### [DATA]

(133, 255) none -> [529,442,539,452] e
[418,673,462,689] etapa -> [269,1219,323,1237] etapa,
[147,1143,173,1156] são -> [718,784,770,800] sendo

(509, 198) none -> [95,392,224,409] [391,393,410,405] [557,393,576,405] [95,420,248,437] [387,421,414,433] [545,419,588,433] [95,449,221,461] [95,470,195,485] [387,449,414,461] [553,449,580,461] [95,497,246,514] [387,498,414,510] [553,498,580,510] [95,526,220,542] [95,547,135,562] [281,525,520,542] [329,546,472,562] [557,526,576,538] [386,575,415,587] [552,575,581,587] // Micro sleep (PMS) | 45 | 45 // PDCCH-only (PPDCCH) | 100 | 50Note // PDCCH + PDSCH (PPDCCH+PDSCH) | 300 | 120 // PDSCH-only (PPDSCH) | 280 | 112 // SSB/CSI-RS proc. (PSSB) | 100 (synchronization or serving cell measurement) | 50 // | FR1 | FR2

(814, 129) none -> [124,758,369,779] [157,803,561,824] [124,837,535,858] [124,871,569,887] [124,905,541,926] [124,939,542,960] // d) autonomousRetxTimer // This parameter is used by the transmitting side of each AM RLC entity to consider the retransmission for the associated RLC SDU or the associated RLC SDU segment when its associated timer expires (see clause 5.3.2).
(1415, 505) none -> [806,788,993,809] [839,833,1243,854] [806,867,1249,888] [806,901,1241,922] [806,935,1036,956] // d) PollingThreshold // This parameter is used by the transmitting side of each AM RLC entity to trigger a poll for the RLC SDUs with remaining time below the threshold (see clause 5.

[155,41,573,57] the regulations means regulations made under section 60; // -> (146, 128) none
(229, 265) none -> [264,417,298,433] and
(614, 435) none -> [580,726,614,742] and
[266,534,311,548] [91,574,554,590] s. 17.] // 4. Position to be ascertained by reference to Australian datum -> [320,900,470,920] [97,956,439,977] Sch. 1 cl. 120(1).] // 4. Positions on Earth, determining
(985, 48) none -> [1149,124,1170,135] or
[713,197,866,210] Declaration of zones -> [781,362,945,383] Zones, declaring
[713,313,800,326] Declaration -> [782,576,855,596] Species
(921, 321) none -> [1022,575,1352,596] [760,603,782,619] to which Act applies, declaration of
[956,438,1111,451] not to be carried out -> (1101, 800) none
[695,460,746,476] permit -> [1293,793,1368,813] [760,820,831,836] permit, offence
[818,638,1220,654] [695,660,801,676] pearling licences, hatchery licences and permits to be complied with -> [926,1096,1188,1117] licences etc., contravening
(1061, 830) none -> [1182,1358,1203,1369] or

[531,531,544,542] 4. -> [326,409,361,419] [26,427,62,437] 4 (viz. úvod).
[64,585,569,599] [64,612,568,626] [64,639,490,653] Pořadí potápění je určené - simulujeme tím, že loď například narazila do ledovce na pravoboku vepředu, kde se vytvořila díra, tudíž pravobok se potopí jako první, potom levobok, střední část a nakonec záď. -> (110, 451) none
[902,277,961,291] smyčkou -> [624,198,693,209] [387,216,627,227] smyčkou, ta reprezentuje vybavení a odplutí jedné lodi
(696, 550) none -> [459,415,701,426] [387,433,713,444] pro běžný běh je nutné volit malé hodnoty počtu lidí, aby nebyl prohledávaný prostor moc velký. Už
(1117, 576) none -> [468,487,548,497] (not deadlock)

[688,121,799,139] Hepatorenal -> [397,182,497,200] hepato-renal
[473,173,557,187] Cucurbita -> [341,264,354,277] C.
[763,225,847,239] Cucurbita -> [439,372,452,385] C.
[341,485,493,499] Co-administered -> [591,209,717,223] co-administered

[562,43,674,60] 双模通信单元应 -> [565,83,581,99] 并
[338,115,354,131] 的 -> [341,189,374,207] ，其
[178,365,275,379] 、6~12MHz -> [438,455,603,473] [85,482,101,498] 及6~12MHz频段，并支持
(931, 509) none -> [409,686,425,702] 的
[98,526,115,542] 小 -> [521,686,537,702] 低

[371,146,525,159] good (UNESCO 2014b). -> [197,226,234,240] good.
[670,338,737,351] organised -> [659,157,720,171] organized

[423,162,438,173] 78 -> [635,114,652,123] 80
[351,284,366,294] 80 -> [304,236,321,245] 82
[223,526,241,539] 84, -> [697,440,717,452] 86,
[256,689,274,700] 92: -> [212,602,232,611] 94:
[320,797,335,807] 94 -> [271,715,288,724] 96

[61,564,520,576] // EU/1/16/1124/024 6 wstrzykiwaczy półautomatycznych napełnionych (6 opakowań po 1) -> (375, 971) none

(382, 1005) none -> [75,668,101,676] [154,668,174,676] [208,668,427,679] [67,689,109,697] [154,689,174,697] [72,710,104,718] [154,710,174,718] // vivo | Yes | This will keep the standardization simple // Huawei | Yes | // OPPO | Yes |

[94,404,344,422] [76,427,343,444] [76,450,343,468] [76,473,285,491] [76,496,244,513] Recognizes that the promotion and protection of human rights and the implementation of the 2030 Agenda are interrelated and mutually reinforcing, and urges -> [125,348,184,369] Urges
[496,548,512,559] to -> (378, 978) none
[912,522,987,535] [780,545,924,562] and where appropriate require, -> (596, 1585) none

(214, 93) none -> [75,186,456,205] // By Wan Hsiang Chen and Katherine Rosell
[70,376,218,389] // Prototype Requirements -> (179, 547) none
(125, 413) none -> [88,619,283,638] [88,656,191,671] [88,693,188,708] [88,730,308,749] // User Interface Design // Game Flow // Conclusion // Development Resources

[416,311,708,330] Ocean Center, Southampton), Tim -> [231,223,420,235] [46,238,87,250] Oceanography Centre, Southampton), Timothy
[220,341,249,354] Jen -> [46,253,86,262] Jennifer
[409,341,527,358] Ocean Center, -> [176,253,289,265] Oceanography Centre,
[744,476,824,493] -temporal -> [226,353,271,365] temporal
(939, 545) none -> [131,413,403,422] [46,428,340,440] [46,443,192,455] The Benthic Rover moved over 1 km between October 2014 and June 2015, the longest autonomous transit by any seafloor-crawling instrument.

### [EXERCISE DESCRIPTION]
All records are to be retyped exactly. None may be omitted.

### [OUTPUT FOR THIS EXERCISE]
(133, 255) none -> [529,442,539,452] e
[418,673,462,689] etapa -> [269,1219,323,1237] etapa,
[147,1143,173,1156] são -> [718,784,770,800] sendo

(509, 198) none -> [95,392,224,409] [391,393,410,405] [557,393,576,405] [95,420,248,437] [387,421,414,433] [545,419,588,433] [95,449,221,461] [95,470,195,485] [387,449,414,461] [553,449,580,461] [95,497,246,514] [387,498,414,510] [553,498,580,510] [95,526,220,542] [95,547,135,562] [281,525,520,542] [329,546,472,562] [557,526,576,538] [386,575,415,587] [552,575,581,587] // Micro sleep (PMS) | 45 | 45 // PDCCH-only (PPDCCH) | 100 | 50Note // PDCCH + PDSCH (PPDCCH+PDSCH) | 300 | 120 // PDSCH-only (PPDSCH) | 280 | 112 // SSB/CSI-RS proc. (PSSB) | 100 (synchronization or serving cell measurement) | 50 // | FR1 | FR2

(814, 129) none -> [124,758,369,779] [157,803,561,824] [124,837,535,858] [124,871,569,887] [124,905,541,926] [124,939,542,960] // d) autonomousRetxTimer // This parameter is used by the transmitting side of each AM RLC entity to consider the retransmission for the associated RLC SDU or the associated RLC SDU segment when its associated timer expires (see clause 5.3.2).
(1415, 505) none -> [806,788,993,809] [839,833,1243,854] [806,867,1249,888] [806,901,1241,922] [806,935,1036,956] // d) PollingThreshold // This parameter is used by the transmitting side of each AM RLC entity to trigger a poll for the RLC SDUs with remaining time below the threshold (see clause 5.

[155,41,573,57] the regulations means regulations made under section 60; // -> (146, 128) none
(229, 265) none -> [264,417,298,433] and
(614, 435) none -> [580,726,614,742] and
[266,534,311,548] [91,574,554,590] s. 17.] // 4. Position to be ascertained by reference to Australian datum -> [320,900,470,920] [97,956,439,977] Sch. 1 cl. 120(1).] // 4. Positions on Earth, determining
(985, 48) none -> [1149,124,1170,135] or
[713,197,866,210] Declaration of zones -> [781,362,945,383] Zones, declaring
[713,313,800,326] Declaration -> [782,576,855,596] Species
(921, 321) none -> [1022,575,1352,596] [760,603,782,619] to which Act applies, declaration of
[956,438,1111,451] not to be carried out -> (1101, 800) none
[695,460,746,476] permit -> [1293,793,1368,813] [760,820,831,836] permit, offence
[818,638,1220,654] [695,660,801,676] pearling licences, hatchery licences and permits to be complied with -> [926,1096,1188,1117] licences etc., contravening
(1061, 830) none -> [1182,1358,1203,1369] or

[531,531,544,542] 4. -> [326,409,361,419] [26,427,62,437] 4 (viz. úvod).
[64,585,569,599] [64,612,568,626] [64,639,490,653] Pořadí potápění je určené - simulujeme tím, že loď například narazila do ledovce na pravoboku vepředu, kde se vytvořila díra, tudíž pravobok se potopí jako první, potom levobok, střední část a nakonec záď. -> (110, 451) none
[902,277,961,291] smyčkou -> [624,198,693,209] [387,216,627,227] smyčkou, ta reprezentuje vybavení a odplutí jedné lodi
(696, 550) none -> [459,415,701,426] [387,433,713,444] pro běžný běh je nutné volit malé hodnoty počtu lidí, aby nebyl prohledávaný prostor moc velký. Už
(1117, 576) none -> [468,487,548,497] (not deadlock)

[688,121,799,139] Hepatorenal -> [397,182,497,200] hepato-renal
[473,173,557,187] Cucurbita -> [341,264,354,277] C.
[763,225,847,239] Cucurbita -> [439,372,452,385] C.
[341,485,493,499] Co-administered -> [591,209,717,223] co-administered

[562,43,674,60] 双模通信单元应 -> [565,83,581,99] 并
[338,115,354,131] 的 -> [341,189,374,207] ，其
[178,365,275,379] 、6~12MHz -> [438,455,603,473] [85,482,101,498] 及6~12MHz频段，并支持
(931, 509) none -> [409,686,425,702] 的
[98,526,115,542] 小 -> [521,686,537,702] 低

[371,146,525,159] good (UNESCO 2014b). -> [197,226,234,240] good.
[670,338,737,351] organised -> [659,157,720,171] organized

[423,162,438,173] 78 -> [635,114,652,123] 80
[351,284,366,294] 80 -> [304,236,321,245] 82
[223,526,241,539] 84, -> [697,440,717,452] 86,
[256,689,274,700] 92: -> [212,602,232,611] 94:
[320,797,335,807] 94 -> [271,715,288,724] 96

[61,564,520,576] // EU/1/16/1124/024 6 wstrzykiwaczy półautomatycznych napełnionych (6 opakowań po 1) -> (375, 971) none

(382, 1005) none -> [75,668,101,676] [154,668,174,676] [208,668,427,679] [67,689,109,697] [154,689,174,697] [72,710,104,718] [154,710,174,718] // vivo | Yes | This will keep the standardization simple // Huawei | Yes | // OPPO | Yes |

[94,404,344,422] [76,427,343,444] [76,450,343,468] [76,473,285,491] [76,496,244,513] Recognizes that the promotion and protection of human rights and the implementation of the 2030 Agenda are interrelated and mutually reinforcing, and urges -> [125,348,184,369] Urges
[496,548,512,559] to -> (378, 978) none
[912,522,987,535] [780,545,924,562] and where appropriate require, -> (596, 1585) none

(214, 93) none -> [75,186,456,205] // By Wan Hsiang Chen and Katherine Rosell
[70,376,218,389] // Prototype Requirements -> (179, 547) none
(125, 413) none -> [88,619,283,638] [88,656,191,671] [88,693,188,708] [88,730,308,749] // User Interface Design // Game Flow // Conclusion // Development Resources

[416,311,708,330] Ocean Center, Southampton), Tim -> [231,223,420,235] [46,238,87,250] Oceanography Centre, Southampton), Timothy
[220,341,249,354] Jen -> [46,253,86,262] Jennifer
[409,341,527,358] Ocean Center, -> [176,253,289,265] Oceanography Centre,
[744,476,824,493] -temporal -> [226,353,271,365] temporal
(939, 545) none -> [131,413,403,422] [46,428,340,440] [46,443,192,455] The Benthic Rover moved over 1 km between October 2014 and June 2015, the longest autonomous transit by any seafloor-crawling instrument.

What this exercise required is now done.